Written exercise 1:
Rewrite the part of the passage about Brian Houston that opens with the words containing "Source: By Deborah" and closes with "12:00AM. (Accessed 14/11/2015.)", putting "Posted" in place of "Published".

Brian Houston A. “I felt – I felt that this is not a good situation, that, you know, it’s not going to have a good ending.”
Mr Beckett Q. “But something had led you to not be entirely surprised by the allegation that was provided to you by Mr Aghajanian?”
Brian Houston A. “Yes, I can’t say I wasn’t entirely surprised – I was totally shocked and traumatised. It’s just that somehow, call it instinct, I had a feeling that this is not just a malicious – you know.”
Mr Beckett Q. “Yes.”
Brian Houston A. “So, in that sense, yes, I had yet to find out just what was right and what was not right. I just, also, as I mentioned, deep down in my gut felt that there was something more to this.”” [Source]
So which Brian Houston do you believe? The one that had no inkling or the one that did?
You may say at this point how we can trust the anonymous KiwiPirate’s testimony about these rumours back in New Zealand about Brian Houston and his sister. Thankfully, we have Brian Houston to support such claims:
Ben: “Looking back do you see any moments where any hints of his behaviour, any things you now look back on and think hang on a moment that might have been a bit of a hint?”
Brian: “You know I never saw anything like that of a sexual nature at all. Never anything at all. And um my sister had actually heard an accusation once, years before in New Zealand that my father hung around homosexual um you know whatever massage bars or whatever. But there was no substantiation, it was like someone in the street just told her this you know. So I guess that was always in the back of my mind.”
If it’s “in the back of [one’s] mind” is that not an inkling? [Link]
Remember – Brian Houston said he was thinking this BEFORE he went into confront his father about his paedophilia. However, Brian Houston has difficulty separating homosexuality from paedophilia:
When Frank was 78, he told Brian that Frank’s own father had once abused him after coming home drunk.
“I think my father was homosexual, a closet homosexual,” says Houston, almost as an aside. “I’m no psychiatrist … but I think whatever frustrations he had, he took out on children.”
Source: By Deborah Snow, Inside the Hillsong Church’s money-making machine, Sydney Morning Herald, http://www.smh.com.au/good-weekend/inside-the-hillsong-churchs-moneymaking-machine-20151026-gkip53.html, Published November 14, 2015 – 12:00AM. (Accessed 14/11/2015.)
And here is Brian Houston talking about how he received the information from George Aghajian at his Hillsong 2014 conference. While this story also conflicts with “inkling”, notice what jumps to the forefront of his mind (emphasis ours):
I couldn’t even begin to tell you what that moment felt like [glitch] I can’t even begin to tell you, it kind of came at me like degrees. First of all I couldn’t get past the fact that he was talking about eh, you know, eh a man a a boy. And it kind of hit me at degrees, first of all that’s kind of homosexual, then the second thing, that err it was someone underage. This is something that had happened maybe 30 or 40 years before that and it happened when he was a New Zealand pastor.

Written exercise 2:
How many lines of the listing below contain the string "Stream", with case counting? Reply with the number only.

Supplied data:
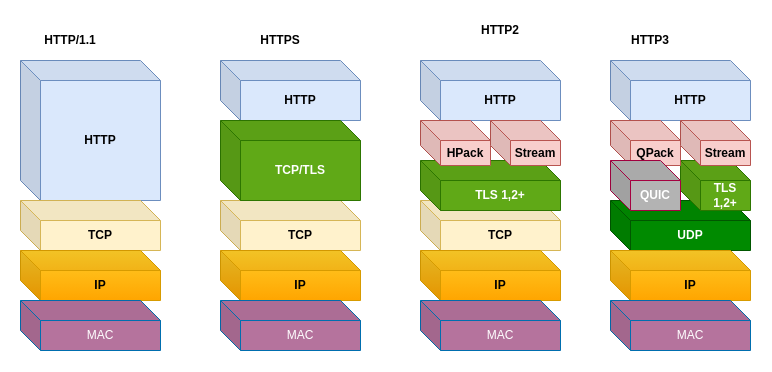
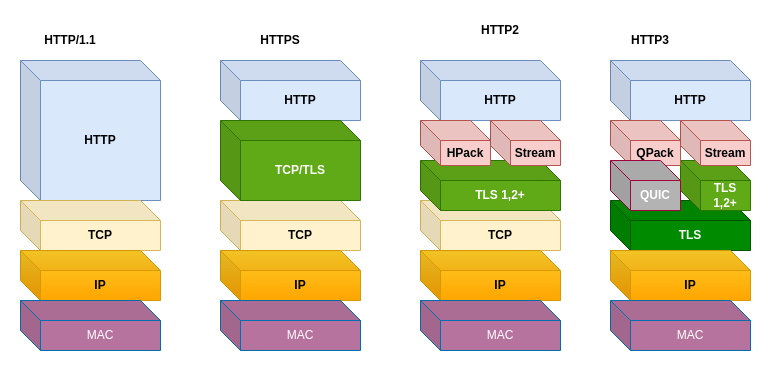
  <mxCell id="0" />
  <mxCell id="1" parent="0" />
  <mxCell id="2" value="&lt;b&gt;HTTP&lt;/b&gt;" style="shape=cube;whiteSpace=wrap;html=1;boundedLbl=1;backgroundOutline=1;darkOpacity=0.05;darkOpacity2=0.1;fillColor=#dae8fc;strokeColor=#6c8ebf;" vertex="1" parent="1"><mxGeometry x="20" y="60" width="140" height="140" as="geometry" /></mxCell>
  <mxCell id="3" value="&lt;b&gt;TCP&lt;/b&gt;" style="shape=cube;whiteSpace=wrap;html=1;boundedLbl=1;backgroundOutline=1;darkOpacity=0.05;darkOpacity2=0.1;fillColor=#fff2cc;strokeColor=#d6b656;" vertex="1" parent="1"><mxGeometry x="20" y="200" width="140" height="50" as="geometry" /></mxCell>
  <mxCell id="4" value="&lt;b&gt;IP&lt;/b&gt;" style="shape=cube;whiteSpace=wrap;html=1;boundedLbl=1;backgroundOutline=1;darkOpacity=0.05;darkOpacity2=0.1;fillColor=#ffcd28;strokeColor=#d79b00;gradientColor=#ffa500;" vertex="1" parent="1"><mxGeometry x="20" y="250" width="140" height="50" as="geometry" /></mxCell>
  <mxCell id="5" value="MAC" style="shape=cube;whiteSpace=wrap;html=1;boundedLbl=1;backgroundOutline=1;darkOpacity=0.05;darkOpacity2=0.1;strokeColor=#006EAF;fontColor=#ffffff;fillColor=#B5739D;" vertex="1" parent="1"><mxGeometry x="20" y="300" width="140" height="50" as="geometry" /></mxCell>
  <mxCell id="6" value="&lt;b&gt;HTTP&lt;/b&gt;" style="shape=cube;whiteSpace=wrap;html=1;boundedLbl=1;backgroundOutline=1;darkOpacity=0.05;darkOpacity2=0.1;fillColor=#dae8fc;strokeColor=#6c8ebf;" vertex="1" parent="1"><mxGeometry x="220" y="60" width="140" height="60" as="geometry" /></mxCell>
  <mxCell id="7" value="&lt;b&gt;TCP&lt;/b&gt;" style="shape=cube;whiteSpace=wrap;html=1;boundedLbl=1;backgroundOutline=1;darkOpacity=0.05;darkOpacity2=0.1;fillColor=#fff2cc;strokeColor=#d6b656;" vertex="1" parent="1"><mxGeometry x="220" y="200" width="140" height="50" as="geometry" /></mxCell>
  <mxCell id="8" value="&lt;b&gt;IP&lt;/b&gt;" style="shape=cube;whiteSpace=wrap;html=1;boundedLbl=1;backgroundOutline=1;darkOpacity=0.05;darkOpacity2=0.1;fillColor=#ffcd28;strokeColor=#d79b00;gradientColor=#ffa500;" vertex="1" parent="1"><mxGeometry x="220" y="250" width="140" height="50" as="geometry" /></mxCell>
  <mxCell id="9" value="MAC" style="shape=cube;whiteSpace=wrap;html=1;boundedLbl=1;backgroundOutline=1;darkOpacity=0.05;darkOpacity2=0.1;strokeColor=#006EAF;fontColor=#ffffff;fillColor=#B5739D;" vertex="1" parent="1"><mxGeometry x="220" y="300" width="140" height="50" as="geometry" /></mxCell>
  <mxCell id="10" value="&lt;b&gt;TCP/TLS&lt;/b&gt;" style="shape=cube;whiteSpace=wrap;html=1;boundedLbl=1;backgroundOutline=1;darkOpacity=0.05;darkOpacity2=0.1;fillColor=#60a917;strokeColor=#2D7600;fontColor=#ffffff;" vertex="1" parent="1"><mxGeometry x="220" y="120" width="140" height="80" as="geometry" /></mxCell>
  <mxCell id="11" value="&lt;b&gt;HTTP&lt;/b&gt;" style="shape=cube;whiteSpace=wrap;html=1;boundedLbl=1;backgroundOutline=1;darkOpacity=0.05;darkOpacity2=0.1;fillColor=#dae8fc;strokeColor=#6c8ebf;" vertex="1" parent="1"><mxGeometry x="420" y="60" width="140" height="60" as="geometry" /></mxCell>
  <mxCell id="12" value="&lt;b&gt;TCP&lt;/b&gt;" style="shape=cube;whiteSpace=wrap;html=1;boundedLbl=1;backgroundOutline=1;darkOpacity=0.05;darkOpacity2=0.1;fillColor=#fff2cc;strokeColor=#d6b656;" vertex="1" parent="1"><mxGeometry x="420" y="200" width="140" height="50" as="geometry" /></mxCell>
  <mxCell id="13" value="&lt;b&gt;IP&lt;/b&gt;" style="shape=cube;whiteSpace=wrap;html=1;boundedLbl=1;backgroundOutline=1;darkOpacity=0.05;darkOpacity2=0.1;fillColor=#ffcd28;strokeColor=#d79b00;gradientColor=#ffa500;" vertex="1" parent="1"><mxGeometry x="420" y="250" width="140" height="50" as="geometry" /></mxCell>
  <mxCell id="14" value="MAC" style="shape=cube;whiteSpace=wrap;html=1;boundedLbl=1;backgroundOutline=1;darkOpacity=0.05;darkOpacity2=0.1;strokeColor=#006EAF;fontColor=#ffffff;fillColor=#B5739D;" vertex="1" parent="1"><mxGeometry x="420" y="300" width="140" height="50" as="geometry" /></mxCell>
  <mxCell id="15" value="&lt;b&gt;TLS 1,2+&lt;/b&gt;" style="shape=cube;whiteSpace=wrap;html=1;boundedLbl=1;backgroundOutline=1;darkOpacity=0.05;darkOpacity2=0.1;fillColor=#60a917;strokeColor=#2D7600;fontColor=#ffffff;" vertex="1" parent="1"><mxGeometry x="420" y="160" width="140" height="50" as="geometry" /></mxCell>
  <mxCell id="16" value="&lt;b&gt;HPack&lt;/b&gt;" style="shape=cube;whiteSpace=wrap;html=1;boundedLbl=1;backgroundOutline=1;darkOpacity=0.05;darkOpacity2=0.1;fillColor=#f8cecc;strokeColor=#b85450;" vertex="1" parent="1"><mxGeometry x="420" y="120" width="70" height="45" as="geometry" /></mxCell>
  <mxCell id="17" value="&lt;b&gt;Stream&lt;/b&gt;" style="shape=cube;whiteSpace=wrap;html=1;boundedLbl=1;backgroundOutline=1;darkOpacity=0.05;darkOpacity2=0.1;fillColor=#f8cecc;strokeColor=#b85450;" vertex="1" parent="1"><mxGeometry x="490" y="120" width="70" height="45" as="geometry" /></mxCell>
  <mxCell id="18" value="&lt;b&gt;HTTP&lt;/b&gt;" style="shape=cube;whiteSpace=wrap;html=1;boundedLbl=1;backgroundOutline=1;darkOpacity=0.05;darkOpacity2=0.1;fillColor=#dae8fc;strokeColor=#6c8ebf;" vertex="1" parent="1"><mxGeometry x="610" y="60" width="140" height="60" as="geometry" /></mxCell>
- <mxCell id="19" value="&lt;b&gt;UDP&lt;/b&gt;" style="shape=cube;whiteSpace=wrap;html=1;boundedLbl=1;backgroundOutline=1;darkOpacity=0.05;darkOpacity2=0.1;fillColor=#008a00;strokeColor=#005700;fontColor=#ffffff;" vertex="1" parent="1"><mxGeometry x="610" y="200" width="140" height="50" as="geometry" /></mxCell>
+ <mxCell id="19" value="&lt;b&gt;TLS&lt;/b&gt;" style="shape=cube;whiteSpace=wrap;html=1;boundedLbl=1;backgroundOutline=1;darkOpacity=0.05;darkOpacity2=0.1;fillColor=#008a00;strokeColor=#005700;fontColor=#ffffff;" vertex="1" parent="1"><mxGeometry x="610" y="200" width="140" height="50" as="geometry" /></mxCell>
  <mxCell id="20" value="&lt;b&gt;IP&lt;/b&gt;" style="shape=cube;whiteSpace=wrap;html=1;boundedLbl=1;backgroundOutline=1;darkOpacity=0.05;darkOpacity2=0.1;fillColor=#ffcd28;strokeColor=#d79b00;gradientColor=#ffa500;" vertex="1" parent="1"><mxGeometry x="610" y="250" width="140" height="50" as="geometry" /></mxCell>
  <mxCell id="21" value="MAC" style="shape=cube;whiteSpace=wrap;html=1;boundedLbl=1;backgroundOutline=1;darkOpacity=0.05;darkOpacity2=0.1;strokeColor=#006EAF;fontColor=#ffffff;fillColor=#B5739D;" vertex="1" parent="1"><mxGeometry x="610" y="300" width="140" height="50" as="geometry" /></mxCell>
  <mxCell id="22" value="&lt;b&gt;TLS 1,2+&lt;/b&gt;" style="shape=cube;whiteSpace=wrap;html=1;boundedLbl=1;backgroundOutline=1;darkOpacity=0.05;darkOpacity2=0.1;fillColor=#60a917;strokeColor=#2D7600;fontColor=#ffffff;" vertex="1" parent="1"><mxGeometry x="680" y="160" width="70" height="50" as="geometry" /></mxCell>
  <mxCell id="23" value="&lt;b&gt;QPack&lt;/b&gt;" style="shape=cube;whiteSpace=wrap;html=1;boundedLbl=1;backgroundOutline=1;darkOpacity=0.05;darkOpacity2=0.1;fillColor=#f8cecc;strokeColor=#b85450;" vertex="1" parent="1"><mxGeometry x="610" y="120" width="70" height="45" as="geometry" /></mxCell>
  <mxCell id="24" value="&lt;b&gt;Stream&lt;/b&gt;" style="shape=cube;whiteSpace=wrap;html=1;boundedLbl=1;backgroundOutline=1;darkOpacity=0.05;darkOpacity2=0.1;fillColor=#f8cecc;strokeColor=#b85450;" vertex="1" parent="1"><mxGeometry x="680" y="120" width="70" height="45" as="geometry" /></mxCell>
  <mxCell id="25" value="&lt;b&gt;QUIC&lt;/b&gt;" style="shape=cube;whiteSpace=wrap;html=1;boundedLbl=1;backgroundOutline=1;darkOpacity=0.05;darkOpacity2=0.1;strokeColor=#A50040;fontColor=#ffffff;fillColor=#B3B3B3;" vertex="1" parent="1"><mxGeometry x="610" y="160" width="70" height="50" as="geometry" /></mxCell>
  <mxCell id="26" value="&lt;b&gt;HTTP/1.1&lt;/b&gt;" style="text;html=1;strokeColor=none;fillColor=none;align=center;verticalAlign=middle;whiteSpace=wrap;rounded=0;" vertex="1" parent="1"><mxGeometry x="40" y="30" width="60" height="20" as="geometry" /></mxCell>
  <mxCell id="27" value="&lt;b&gt;HTTPS&lt;/b&gt;" style="text;html=1;strokeColor=none;fillColor=none;align=center;verticalAlign=middle;whiteSpace=wrap;rounded=0;" vertex="1" parent="1"><mxGeometry x="250" y="30" width="60" height="20" as="geometry" /></mxCell>
  <mxCell id="28" value="&lt;b&gt;HTTP2&lt;/b&gt;" style="text;html=1;strokeColor=none;fillColor=none;align=center;verticalAlign=middle;whiteSpace=wrap;rounded=0;" vertex="1" parent="1"><mxGeometry x="470" y="20" width="60" height="20" as="geometry" /></mxCell>
  <mxCell id="29" value="&lt;b&gt;HTTP3&lt;/b&gt;" style="text;html=1;strokeColor=none;fillColor=none;align=center;verticalAlign=middle;whiteSpace=wrap;rounded=0;" vertex="1" parent="1"><mxGeometry x="620" y="30" width="60" height="20" as="geometry" /></mxCell>
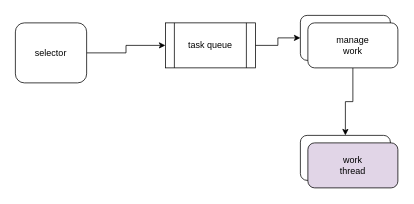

Correct result 1:
Source: By Deborah Snow, Inside the Hillsong Church’s money-making machine, Sydney Morning Herald, http://www.smh.com.au/good-weekend/inside-the-hillsong-churchs-moneymaking-machine-20151026-gkip53.html, Posted November 14, 2015 – 12:00AM. (Accessed 14/11/2015.)

Correct result 2:
2